**How to complete this task**:
Throughout the material below, count each line in which the word "btnR" appears, then reply with the count only.

**Supplied records**:
◆ ◆ ◆ ◆ ◆ ◆ ◆

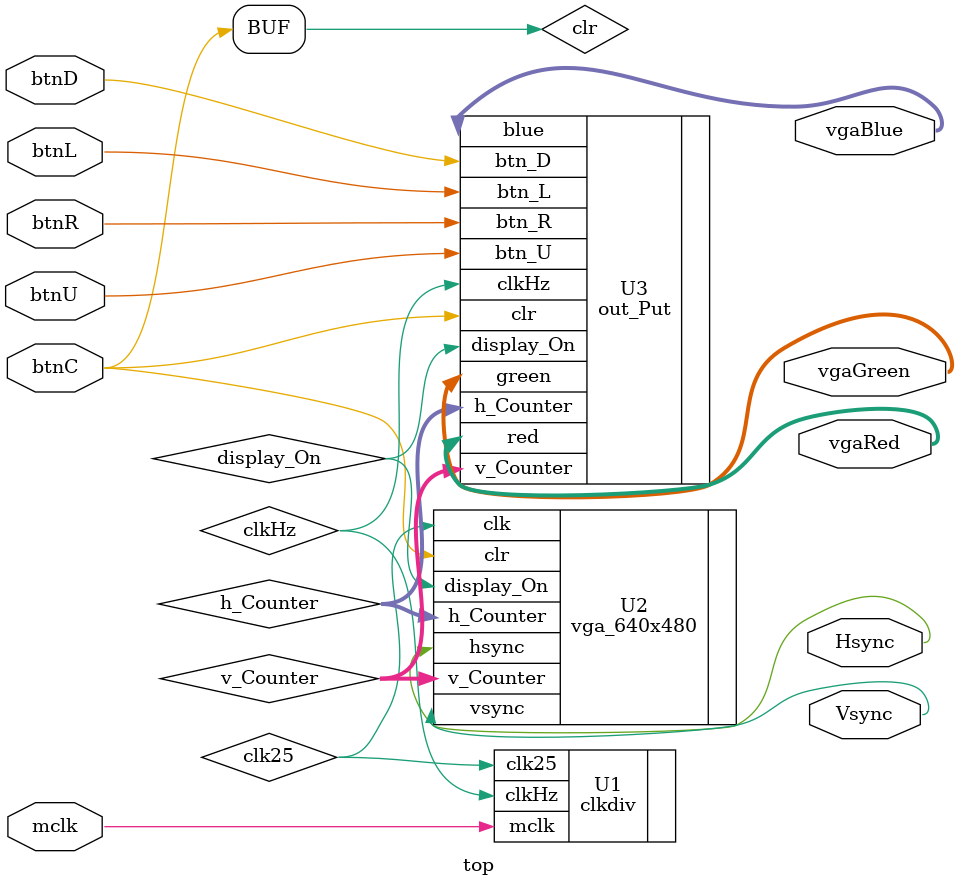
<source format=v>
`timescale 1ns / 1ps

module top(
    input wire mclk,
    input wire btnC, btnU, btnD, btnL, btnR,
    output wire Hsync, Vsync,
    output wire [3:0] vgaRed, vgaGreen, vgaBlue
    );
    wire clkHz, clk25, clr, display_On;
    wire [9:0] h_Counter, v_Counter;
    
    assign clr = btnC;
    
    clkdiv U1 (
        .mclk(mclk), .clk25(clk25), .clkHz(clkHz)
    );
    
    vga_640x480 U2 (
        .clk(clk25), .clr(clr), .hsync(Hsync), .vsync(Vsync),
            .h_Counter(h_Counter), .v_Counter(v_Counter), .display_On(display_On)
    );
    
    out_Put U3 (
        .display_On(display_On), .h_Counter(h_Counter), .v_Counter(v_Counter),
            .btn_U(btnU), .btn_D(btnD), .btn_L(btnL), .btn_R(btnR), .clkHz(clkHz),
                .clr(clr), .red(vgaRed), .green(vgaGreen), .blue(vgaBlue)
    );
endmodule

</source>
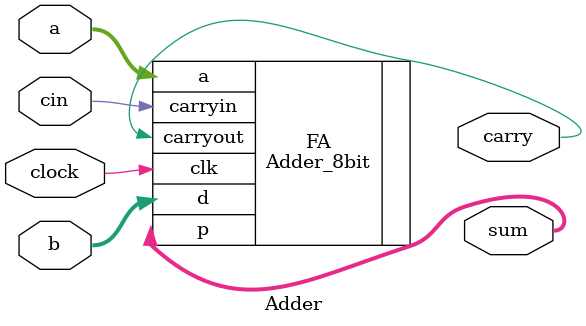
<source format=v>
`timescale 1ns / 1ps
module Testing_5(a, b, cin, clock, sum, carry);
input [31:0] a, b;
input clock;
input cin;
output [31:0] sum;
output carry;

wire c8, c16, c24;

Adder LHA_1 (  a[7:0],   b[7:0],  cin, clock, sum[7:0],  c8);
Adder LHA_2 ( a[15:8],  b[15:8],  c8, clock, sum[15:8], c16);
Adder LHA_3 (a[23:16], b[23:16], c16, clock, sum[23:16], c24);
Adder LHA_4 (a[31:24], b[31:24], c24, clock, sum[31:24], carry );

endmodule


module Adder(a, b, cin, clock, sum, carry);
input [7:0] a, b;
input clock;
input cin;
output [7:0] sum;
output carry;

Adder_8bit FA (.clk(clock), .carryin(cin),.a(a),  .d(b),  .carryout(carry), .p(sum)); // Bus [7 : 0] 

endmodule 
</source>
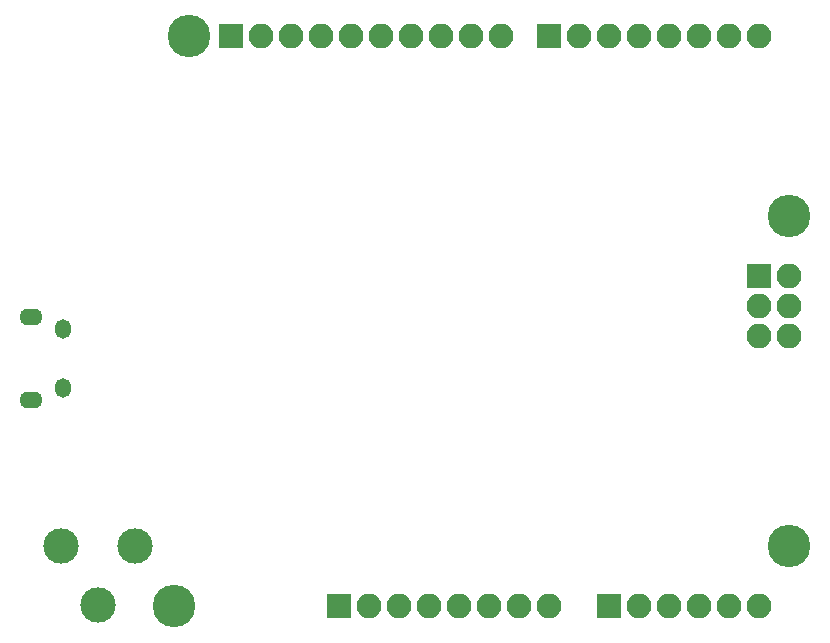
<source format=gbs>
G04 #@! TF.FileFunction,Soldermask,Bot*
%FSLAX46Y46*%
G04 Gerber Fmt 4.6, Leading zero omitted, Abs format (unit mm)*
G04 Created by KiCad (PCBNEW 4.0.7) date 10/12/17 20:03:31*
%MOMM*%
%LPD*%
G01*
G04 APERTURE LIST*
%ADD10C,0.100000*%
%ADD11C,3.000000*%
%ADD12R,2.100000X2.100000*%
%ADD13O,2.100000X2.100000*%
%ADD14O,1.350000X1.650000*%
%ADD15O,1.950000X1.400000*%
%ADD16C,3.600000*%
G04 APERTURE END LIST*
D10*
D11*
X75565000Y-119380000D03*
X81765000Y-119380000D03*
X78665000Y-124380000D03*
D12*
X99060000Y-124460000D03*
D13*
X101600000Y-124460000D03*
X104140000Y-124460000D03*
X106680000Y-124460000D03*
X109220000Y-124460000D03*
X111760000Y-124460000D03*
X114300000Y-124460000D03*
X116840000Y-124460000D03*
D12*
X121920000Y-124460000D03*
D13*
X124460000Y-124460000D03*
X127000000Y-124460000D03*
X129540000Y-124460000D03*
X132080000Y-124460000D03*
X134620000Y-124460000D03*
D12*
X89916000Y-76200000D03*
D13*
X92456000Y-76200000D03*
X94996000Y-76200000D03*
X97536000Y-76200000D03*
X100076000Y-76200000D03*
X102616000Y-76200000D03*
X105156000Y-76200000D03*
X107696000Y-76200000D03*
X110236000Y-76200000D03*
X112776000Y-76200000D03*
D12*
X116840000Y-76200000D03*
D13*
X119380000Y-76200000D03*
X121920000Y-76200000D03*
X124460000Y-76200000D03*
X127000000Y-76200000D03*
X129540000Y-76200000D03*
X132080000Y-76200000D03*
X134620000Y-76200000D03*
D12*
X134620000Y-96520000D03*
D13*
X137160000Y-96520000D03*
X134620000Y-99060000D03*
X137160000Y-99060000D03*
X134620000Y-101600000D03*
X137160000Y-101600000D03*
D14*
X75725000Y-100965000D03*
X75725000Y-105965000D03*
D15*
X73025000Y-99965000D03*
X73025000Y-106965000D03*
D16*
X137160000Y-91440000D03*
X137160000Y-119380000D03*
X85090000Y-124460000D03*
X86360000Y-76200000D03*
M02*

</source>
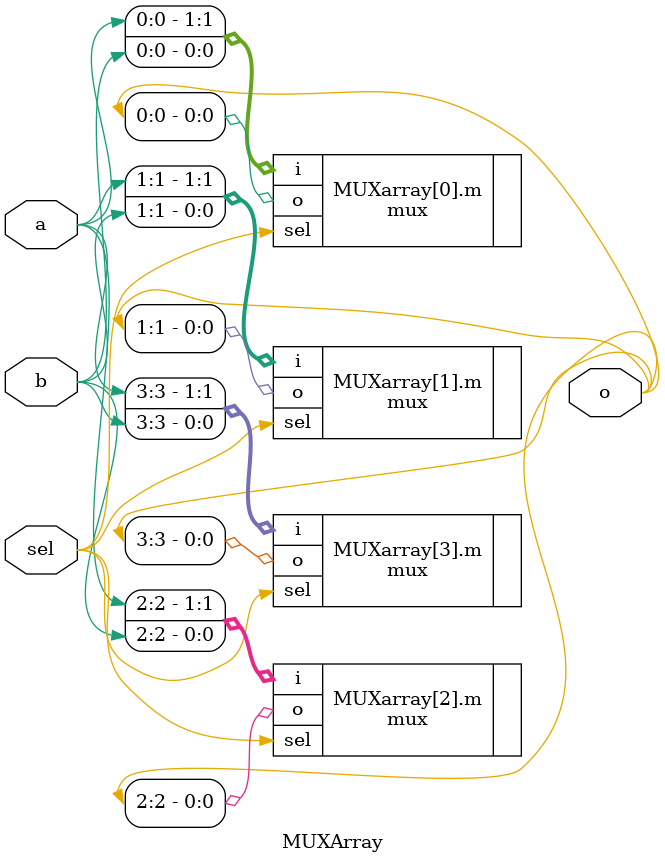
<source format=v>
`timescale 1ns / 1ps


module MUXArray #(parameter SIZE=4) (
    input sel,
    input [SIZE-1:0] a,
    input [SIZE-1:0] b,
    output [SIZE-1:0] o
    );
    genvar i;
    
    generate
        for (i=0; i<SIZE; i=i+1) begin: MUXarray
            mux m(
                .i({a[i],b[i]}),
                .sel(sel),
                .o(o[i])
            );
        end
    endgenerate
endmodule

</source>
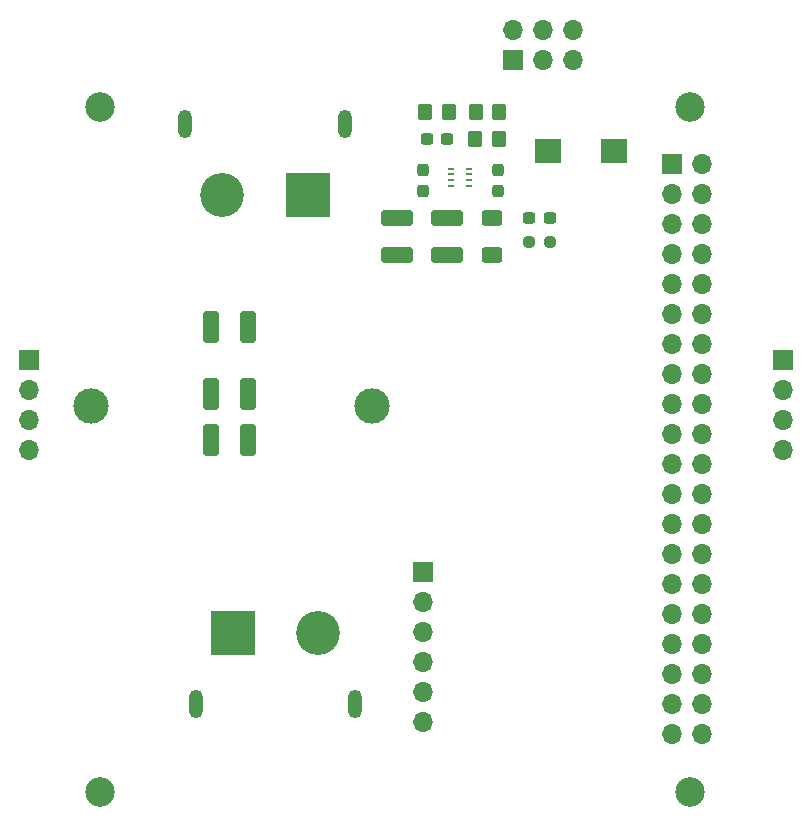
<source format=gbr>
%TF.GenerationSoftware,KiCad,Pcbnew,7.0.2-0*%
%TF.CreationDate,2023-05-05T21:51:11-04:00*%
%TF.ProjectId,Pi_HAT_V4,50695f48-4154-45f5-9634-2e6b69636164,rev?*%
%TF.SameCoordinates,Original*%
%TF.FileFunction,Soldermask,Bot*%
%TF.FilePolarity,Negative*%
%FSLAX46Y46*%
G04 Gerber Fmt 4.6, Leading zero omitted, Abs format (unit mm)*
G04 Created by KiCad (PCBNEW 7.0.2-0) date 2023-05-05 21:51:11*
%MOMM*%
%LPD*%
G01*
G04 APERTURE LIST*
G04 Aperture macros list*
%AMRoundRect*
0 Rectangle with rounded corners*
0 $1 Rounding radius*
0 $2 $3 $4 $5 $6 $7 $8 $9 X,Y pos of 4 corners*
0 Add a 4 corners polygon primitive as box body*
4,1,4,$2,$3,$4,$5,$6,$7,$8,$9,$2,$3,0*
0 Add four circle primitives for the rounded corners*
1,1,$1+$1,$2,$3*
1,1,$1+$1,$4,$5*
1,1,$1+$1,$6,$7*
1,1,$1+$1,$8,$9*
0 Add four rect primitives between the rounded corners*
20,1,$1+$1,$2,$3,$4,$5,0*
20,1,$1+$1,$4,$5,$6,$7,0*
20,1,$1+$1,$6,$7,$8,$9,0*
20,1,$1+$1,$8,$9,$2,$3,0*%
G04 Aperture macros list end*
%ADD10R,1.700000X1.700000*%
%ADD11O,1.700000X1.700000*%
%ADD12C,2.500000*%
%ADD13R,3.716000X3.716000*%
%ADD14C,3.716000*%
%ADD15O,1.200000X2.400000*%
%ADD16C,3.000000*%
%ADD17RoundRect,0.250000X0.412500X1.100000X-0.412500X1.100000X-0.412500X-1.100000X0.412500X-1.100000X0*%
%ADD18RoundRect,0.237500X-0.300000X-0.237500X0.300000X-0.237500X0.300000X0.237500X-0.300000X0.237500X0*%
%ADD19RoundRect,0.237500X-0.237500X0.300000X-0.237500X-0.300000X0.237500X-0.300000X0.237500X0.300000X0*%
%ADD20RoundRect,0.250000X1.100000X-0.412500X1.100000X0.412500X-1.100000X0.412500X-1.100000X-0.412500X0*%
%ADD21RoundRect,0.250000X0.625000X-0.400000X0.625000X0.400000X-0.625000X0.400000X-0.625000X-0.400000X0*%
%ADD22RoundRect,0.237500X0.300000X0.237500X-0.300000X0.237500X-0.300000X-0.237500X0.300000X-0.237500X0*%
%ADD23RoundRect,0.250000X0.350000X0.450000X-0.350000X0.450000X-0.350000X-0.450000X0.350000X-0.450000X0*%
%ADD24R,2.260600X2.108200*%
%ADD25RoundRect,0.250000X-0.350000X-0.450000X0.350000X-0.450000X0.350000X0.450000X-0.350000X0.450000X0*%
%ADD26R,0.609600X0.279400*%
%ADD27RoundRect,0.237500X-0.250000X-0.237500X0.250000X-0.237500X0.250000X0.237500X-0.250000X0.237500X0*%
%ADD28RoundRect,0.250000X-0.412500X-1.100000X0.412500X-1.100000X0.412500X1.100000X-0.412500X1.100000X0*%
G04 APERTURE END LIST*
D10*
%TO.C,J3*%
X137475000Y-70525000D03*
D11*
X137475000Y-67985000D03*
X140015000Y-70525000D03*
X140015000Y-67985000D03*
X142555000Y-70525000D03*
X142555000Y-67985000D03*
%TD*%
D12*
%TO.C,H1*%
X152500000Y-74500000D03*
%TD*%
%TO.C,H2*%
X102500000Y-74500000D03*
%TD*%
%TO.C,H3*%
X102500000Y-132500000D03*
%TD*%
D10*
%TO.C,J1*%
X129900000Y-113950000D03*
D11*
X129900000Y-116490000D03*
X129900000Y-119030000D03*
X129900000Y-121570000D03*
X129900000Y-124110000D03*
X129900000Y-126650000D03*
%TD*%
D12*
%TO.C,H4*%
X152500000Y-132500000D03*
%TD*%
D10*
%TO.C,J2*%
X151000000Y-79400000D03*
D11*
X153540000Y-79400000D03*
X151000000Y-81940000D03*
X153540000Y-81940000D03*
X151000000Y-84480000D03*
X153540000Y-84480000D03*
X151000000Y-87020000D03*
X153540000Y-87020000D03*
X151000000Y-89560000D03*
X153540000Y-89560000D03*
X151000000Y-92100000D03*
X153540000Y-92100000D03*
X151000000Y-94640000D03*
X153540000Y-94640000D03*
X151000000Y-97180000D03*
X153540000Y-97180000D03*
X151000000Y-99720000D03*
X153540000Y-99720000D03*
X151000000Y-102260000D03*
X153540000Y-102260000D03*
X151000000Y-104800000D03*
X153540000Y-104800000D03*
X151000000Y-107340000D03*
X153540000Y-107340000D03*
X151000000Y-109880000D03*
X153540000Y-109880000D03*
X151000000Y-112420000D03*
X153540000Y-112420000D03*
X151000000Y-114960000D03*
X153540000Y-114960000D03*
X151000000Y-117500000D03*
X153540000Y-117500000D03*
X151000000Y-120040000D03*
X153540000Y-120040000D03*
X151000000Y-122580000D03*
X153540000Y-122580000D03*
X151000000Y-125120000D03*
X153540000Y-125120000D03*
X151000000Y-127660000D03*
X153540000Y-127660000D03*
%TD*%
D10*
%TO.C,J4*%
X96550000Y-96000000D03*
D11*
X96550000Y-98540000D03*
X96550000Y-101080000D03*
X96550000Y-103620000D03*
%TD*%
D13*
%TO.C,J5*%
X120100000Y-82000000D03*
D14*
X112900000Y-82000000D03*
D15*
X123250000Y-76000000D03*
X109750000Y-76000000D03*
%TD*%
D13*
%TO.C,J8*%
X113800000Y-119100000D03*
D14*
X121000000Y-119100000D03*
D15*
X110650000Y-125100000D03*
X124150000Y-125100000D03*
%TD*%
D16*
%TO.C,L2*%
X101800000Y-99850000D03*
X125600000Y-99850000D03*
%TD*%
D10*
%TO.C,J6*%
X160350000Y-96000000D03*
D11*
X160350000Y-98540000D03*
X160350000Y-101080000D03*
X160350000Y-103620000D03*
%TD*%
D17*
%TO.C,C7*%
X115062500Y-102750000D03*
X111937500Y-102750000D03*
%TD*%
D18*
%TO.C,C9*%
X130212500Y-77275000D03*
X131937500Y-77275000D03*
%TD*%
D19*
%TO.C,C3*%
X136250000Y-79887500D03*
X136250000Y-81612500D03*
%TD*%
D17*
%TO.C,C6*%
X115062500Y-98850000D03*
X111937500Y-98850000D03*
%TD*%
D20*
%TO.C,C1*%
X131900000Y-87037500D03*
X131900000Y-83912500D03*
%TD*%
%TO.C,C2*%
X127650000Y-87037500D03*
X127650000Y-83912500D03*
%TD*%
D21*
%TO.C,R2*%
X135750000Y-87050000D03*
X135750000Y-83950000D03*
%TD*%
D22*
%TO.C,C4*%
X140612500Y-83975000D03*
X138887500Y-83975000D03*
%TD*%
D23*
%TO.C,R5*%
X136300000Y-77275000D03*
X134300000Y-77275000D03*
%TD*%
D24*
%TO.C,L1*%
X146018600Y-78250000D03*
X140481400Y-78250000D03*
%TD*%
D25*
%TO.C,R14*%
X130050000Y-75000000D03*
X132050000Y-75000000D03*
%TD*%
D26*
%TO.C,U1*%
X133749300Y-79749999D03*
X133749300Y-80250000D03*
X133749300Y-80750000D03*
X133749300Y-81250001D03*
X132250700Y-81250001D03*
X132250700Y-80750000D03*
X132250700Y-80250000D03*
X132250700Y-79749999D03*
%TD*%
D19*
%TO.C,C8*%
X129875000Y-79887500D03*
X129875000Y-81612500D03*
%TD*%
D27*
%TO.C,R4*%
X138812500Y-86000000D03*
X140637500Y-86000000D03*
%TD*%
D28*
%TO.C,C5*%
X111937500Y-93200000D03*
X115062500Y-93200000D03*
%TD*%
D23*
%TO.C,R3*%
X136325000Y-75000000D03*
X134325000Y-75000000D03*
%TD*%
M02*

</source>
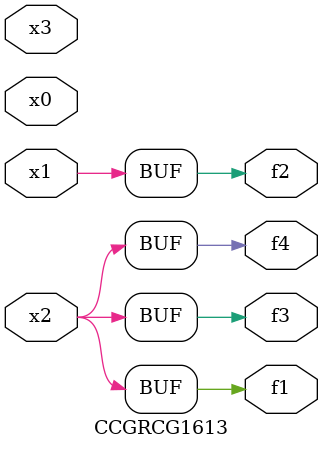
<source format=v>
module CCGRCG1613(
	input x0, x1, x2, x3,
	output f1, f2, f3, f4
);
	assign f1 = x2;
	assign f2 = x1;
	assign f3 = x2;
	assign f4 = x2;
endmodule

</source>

◆ ◆ ◆ ◆ ◆ ◆ ◆

**Result for this exercise**:
2